Many disenchanted students want to scrap GWeb altogether and find a better way to register for classes. Suggested ideas include registration being completed through an adviser or through a paper, in person, registration system. But these alternatives would breed incredibly inefficient registration lines and stretch an already thin and often-criticized advising program. The disappointing reality is that online registration is still the best way to ensure a fair and efficient registration process. Still, the University needs to do more in order to fix the bugs in the system. University Registrar Elizabeth Amundson has said GW will be installing new hardware on the servers running GWeb this coming spring, which would ideally ensure that students will not have to worry about slow connections or GWeb locking them out as they fight to get into courses.

The biggest problem with the registration system is the need to improve fair access to courses. The University is right to reward seniority by allowing those with more credits to register first. But to create a more fair and effective process, the school should consider assigning registration dates based on college and major – putting related majors on the same day. This plan has the potential to provide more equal access to courses by putting students in the same major on a level playing field, therefore creating a more fair experience for all students.

We as students can only hope that someone drops from a closed class or that we are lucky enough to find the pot of gold before someone else. Otherwise, we are forced to wait months until the semester begins and hope the professor is kind enough to sign the forms to enroll in a particular course. This problem would be easily fixed by equipping the new GWeb hardware with the technology to automatically create an online waitlist for a course as soon as it closes, including automatically putting students on the waitlist as soon as they enter the CRN. This allows GWeb to fill the spots of those who drop from a course immediately, thus avoiding the need to play guessing games or hope that a department waitlist is actually effective – which it often is not.

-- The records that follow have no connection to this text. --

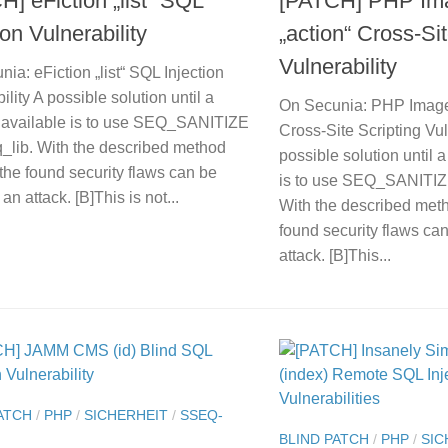
] eFiction „list“ SQL
[PATCH] PHP Ima
ion Vulnerability
„action“ Cross-Sit
Vulnerability
ia: eFiction „list“ SQL Injection
ility A possible solution until a
On Secunia: PHP Image 
s available is to use SEQ_SANITIZE
Cross-Site Scripting Vul
q_lib. With the described method
possible solution until a
the found security flaws can be
is to use SEQ_SANITIZE
an attack. [B]This is not...
With the described met
found security flaws ca
attack. [B]This...
ATCH
/
PHP
/
SICHERHEIT
/
SSEQ-
BLIND PATCH
/
PHP
/
SIC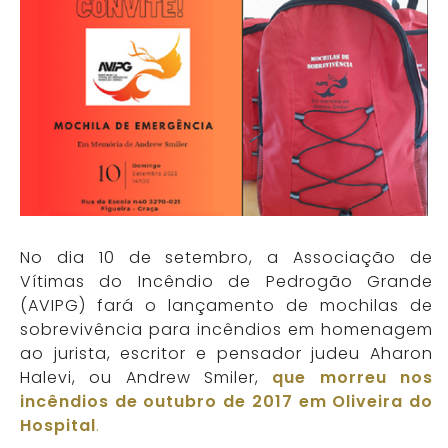
No dia 10 de setembro, a Associação de
Vítimas do Incêndio de Pedrogão Grande
(AVIPG) fará o lançamento de mochilas de
sobrevivência para incêndios em homenagem
ao jurista, escritor e pensador judeu Aharon
Halevi, ou Andrew Smiler,
que morreu nos
incêndios de outubro de 2017 em Oliveira do
Hospital
.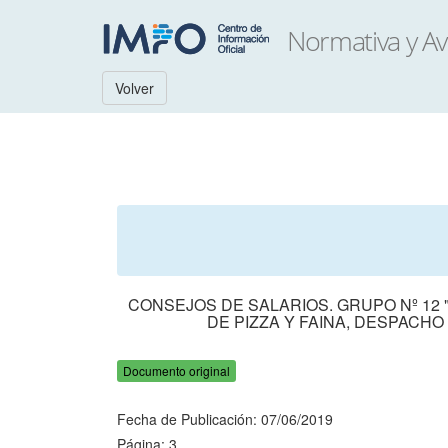
Volver
CONSEJOS DE SALARIOS. GRUPO Nº 12 
DE PIZZA Y FAINA, DESPACHO
Documento original
Fecha de Publicación: 07/06/2019
Página: 3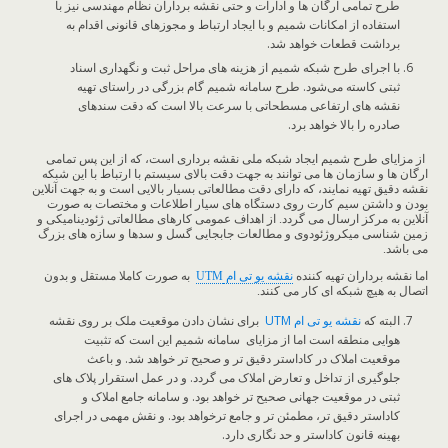
طرح تمامی ارگان ها و ادارات و حتی نقشه برداران نظام مهندسی نیز با
استفاده از امکانات شمیم و با ایجاد ارتباط و مجوزهای قانونی اقدام به
برداشت قطعات خواهد شد.
با اجرای طرح شبکه شمیم از هزینه های مراحل ثبت و نگهداری اسناد
ثبتی کاسته می‌شود. طرح سامانه شمیم گام بزرگی در راستای تهیه
نقشه های ارتفاعی مسطحاتی با سرعت بالا است که دقت سندهای
صادره را بالا خواهد برد.
از مزایای طرح شمیم ایجاد شبکه ملی نقشه برداری است، که از این پس تمامی
ارگان ها و سازمان ها می توانند به جهت دقت بالای سیستم با ارتباط با این شبکه
نقشه دقیق تهیه نمایند، که دارای دقت مطالعاتی بسیار بالایی است و به جهت آنلاین
بودن و داشتن سیم کارت روی دستگاه های سیار اطلاعات و مختصات به صورت
آنلاین به مرکز ارسال می گردد. از اهداف عمومی کارهای مطالعاتی ژئودینامیکی و
زمین شناسی میکروژئودوی و مطالعات جابجایی گسل و سدها و سازه های بزرگ
می باشد.
اما نقشه برداران تهیه کننده
نقشه یو تی ام
UTM
به صورت کاملا مستقل و بدون
اتصال به هیچ شبکه ای کار می کنند.
البته که
نقشه یو تی ام
UTM
برای نشان دادن موقعیت ملک بر روی نقشه
هوایی منطقه است اما از مزایای سامانه شمیم این است که تثبیت
موقعیت املاک در کاداستر دقیق تر و صحیح تر خواهد شد. و باعث
جلوگیری از تداخل و تعارض املاک می گردد. و در عمل استقرار پلاک های
ثبتی در موقعیت جهانی صحیح تر خواهد بود. و سامانه جامع املاک و
کاداستر دقیق تر، مطمئن تر و جامع ترخواهد بود. و نقش مهمی در اجرای
بهینه قانون کاداستر و حد نگاری دارد.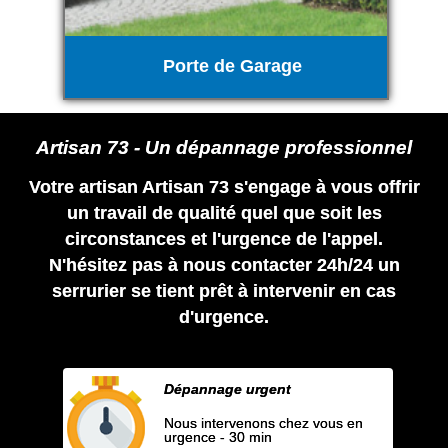
Porte de Garage
Artisan 73 - Un dépannage professionnel
Votre artisan Artisan 73 s'engage à vous offrir
un travail de qualité quel que soit les
circonstances et l'urgence de l'appel.
N'hésitez pas à nous contacter 24h/24 un
serrurier se tient prêt à intervenir en cas
d'urgence.
Dépannage urgent
Nous intervenons chez vous en
urgence - 30 min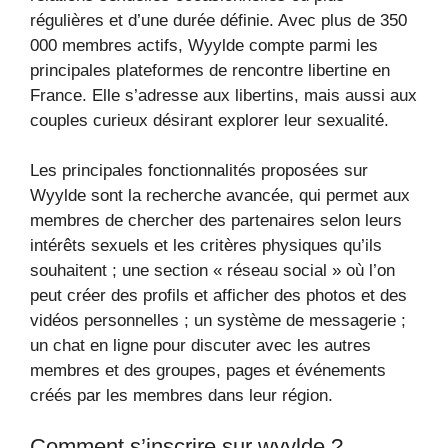
régulières et d’une durée définie. Avec plus de 350
000 membres actifs, Wyylde compte parmi les
principales plateformes de rencontre libertine en
France. Elle s’adresse aux libertins, mais aussi aux
couples curieux désirant explorer leur sexualité.
Les principales fonctionnalités proposées sur
Wyylde sont la recherche avancée, qui permet aux
membres de chercher des partenaires selon leurs
intérêts sexuels et les critères physiques qu’ils
souhaitent ; une section « réseau social » où l’on
peut créer des profils et afficher des photos et des
vidéos personnelles ; un système de messagerie ;
un chat en ligne pour discuter avec les autres
membres et des groupes, pages et événements
créés par les membres dans leur région.
Comment s’inscrire sur wyylde ?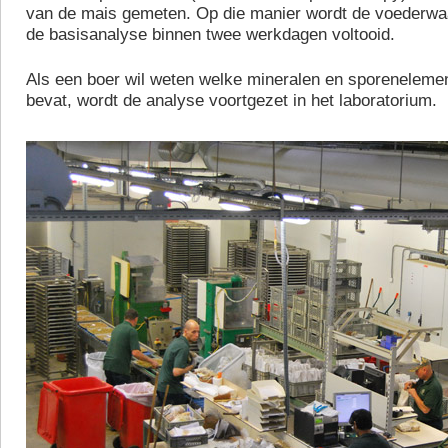
van de mais gemeten. Op die manier wordt de voederwa
de basisanalyse binnen twee werkdagen voltooid.
Als een boer wil weten welke mineralen en sporeneleme
bevat, wordt de analyse voortgezet in het laboratorium.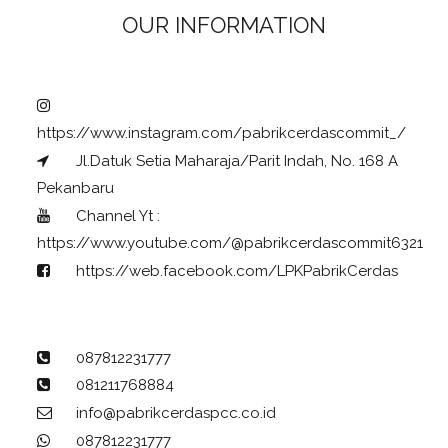
OUR INFORMATION
https://www.instagram.com/pabrikcerdascommit_/
Jl.Datuk Setia Maharaja/Parit Indah, No. 168 A
Pekanbaru
Channel Yt :
https://www.youtube.com/@pabrikcerdascommit6321
https://web.facebook.com/LPKPabrikCerdas
087812231777
081211768884
info@pabrikcerdaspcc.co.id
087812231777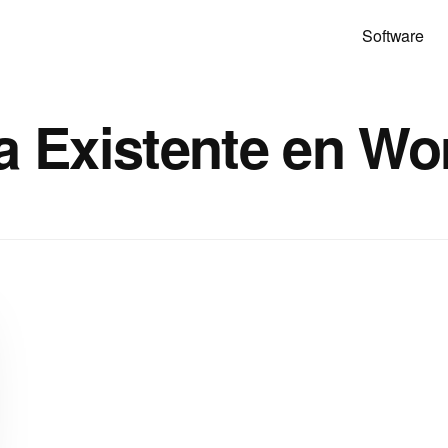
Software
da Existente en W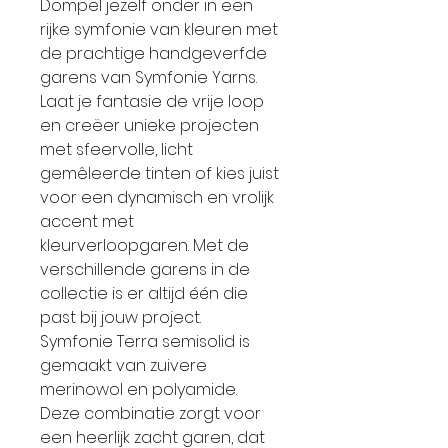
Dompel jezelf onder in een
rijke symfonie van kleuren met
de prachtige handgeverfde
garens van Symfonie Yarns.
Laat je fantasie de vrije loop
en creëer unieke projecten
met sfeervolle, licht
gemêleerde tinten of kies juist
voor een dynamisch en vrolijk
accent met
kleurverloopgaren. Met de
verschillende garens in de
collectie is er altijd één die
past bij jouw project.
Symfonie Terra semisolid is
gemaakt van zuivere
merinowol en polyamide.
Deze combinatie zorgt voor
een heerlijk zacht garen, dat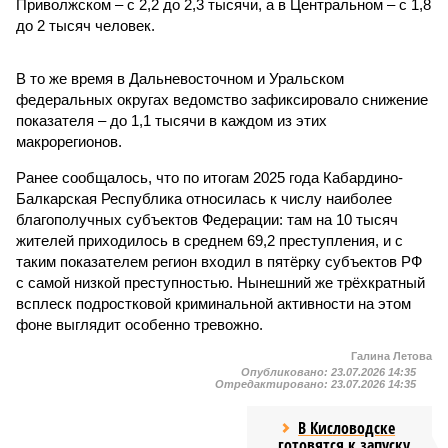
Приволжском – с 2,2 до 2,3 тысячи, а в Центральном – с 1,8
до 2 тысяч человек.
В то же время в Дальневосточном и Уральском
федеральных округах ведомство зафиксировало снижение
показателя – до 1,1 тысячи в каждом из этих
макрорегионов.
Ранее сообщалось, что по итогам 2025 года Кабардино-
Балкарская Республика относилась к числу наиболее
благополучных субъектов Федерации: там на 10 тысяч
жителей приходилось в среднем 69,2 преступления, и с
таким показателем регион входил в пятёрку субъектов РФ
с самой низкой преступностью. Нынешний же трёхкратный
всплеск подростковой криминальной активности на этом
фоне выглядит особенно тревожно.
Галина Летова
Опубликовано:
23.07.2026 14:35
Отредактировано:
23.07.2026 14:35
В Кисловодске
готовятся к запуску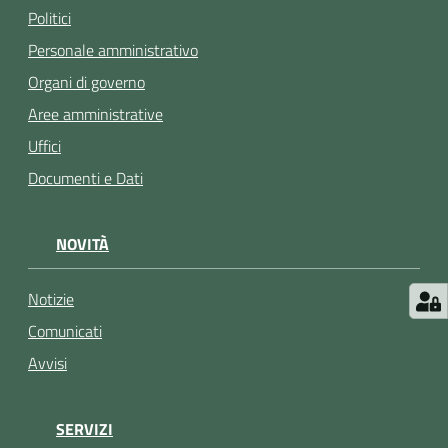
argomenti
Politici
Personale amministrativo
Organi di governo
Seguici
Aree amministrative
su
Uffici
Documenti e Dati
NOVITÀ
Notizie
Comunicati
Avvisi
SERVIZI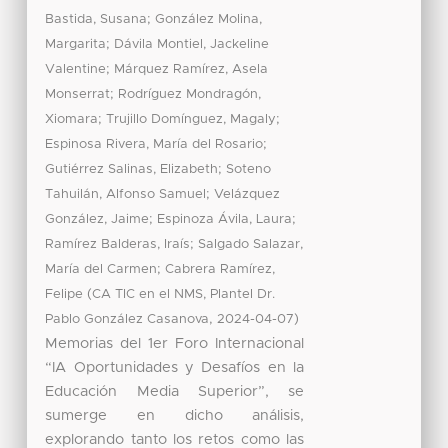
;
Bastida, Susana
González Molina,
;
Margarita
Dávila Montiel, Jackeline
;
Valentine
Márquez Ramírez, Asela
;
Monserrat
Rodríguez Mondragón,
;
;
Xiomara
Trujillo Domínguez, Magaly
;
Espinosa Rivera, María del Rosario
;
Gutiérrez Salinas, Elizabeth
Soteno
;
Tahuilán, Alfonso Samuel
Velázquez
;
;
González, Jaime
Espinoza Ávila, Laura
;
Ramírez Balderas, Iraís
Salgado Salazar,
;
María del Carmen
Cabrera Ramírez,
(
Felipe
CA TIC en el NMS, Plantel Dr.
,
)
Pablo González Casanova
2024-04-07
Memorias del 1er Foro Internacional
“IA Oportunidades y Desafíos en la
Educación Media Superior”, se
sumerge en dicho análisis,
explorando tanto los retos como las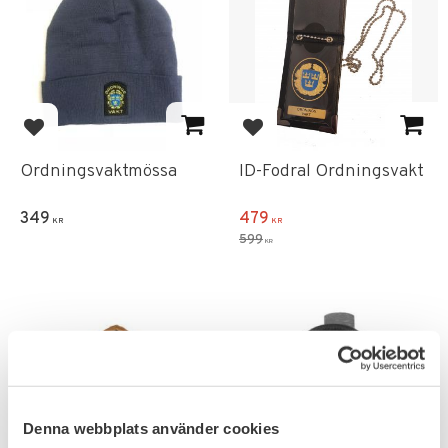
Lägg till i favoriter
Lägg till i favoriter
Ordningsvaktmössa
ID-Fodral Ordningsvakt
349
479
KR
KR
599
KR
Denna webbplats använder cookies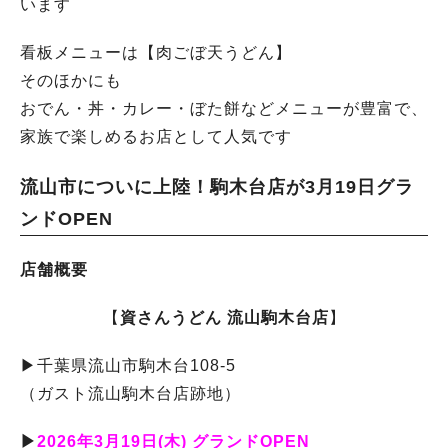
います
看板メニューは【肉ごぼ天うどん】
そのほかにも
おでん・丼・カレー・ぼた餅などメニューが豊富で、
家族で楽しめるお店として人気です
流山市についに上陸！駒木台店が3月19日グラ
ンドOPEN
店舗概要
【
資さんうどん 流山駒木台店
】
▶︎千葉県流山市駒木台108-5
（ガスト流山駒木台店跡地）
▶︎
2026年3月19日(木) グランドOPEN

While GWeb is more effective than other options, these few systematic glitches and failures have ultimately caused many students to scream out in anger during the past week. We can certainly afford to further boost the GWeb server during peak registration times, find a more equitable way for students to register and program effective waitlist technology into GWeb. If GW can accomplish these easy, reachable goals, then registration frustration will become a figment of the past.

The writer, a sophomore majoring in political science, is a Hatchet columnist.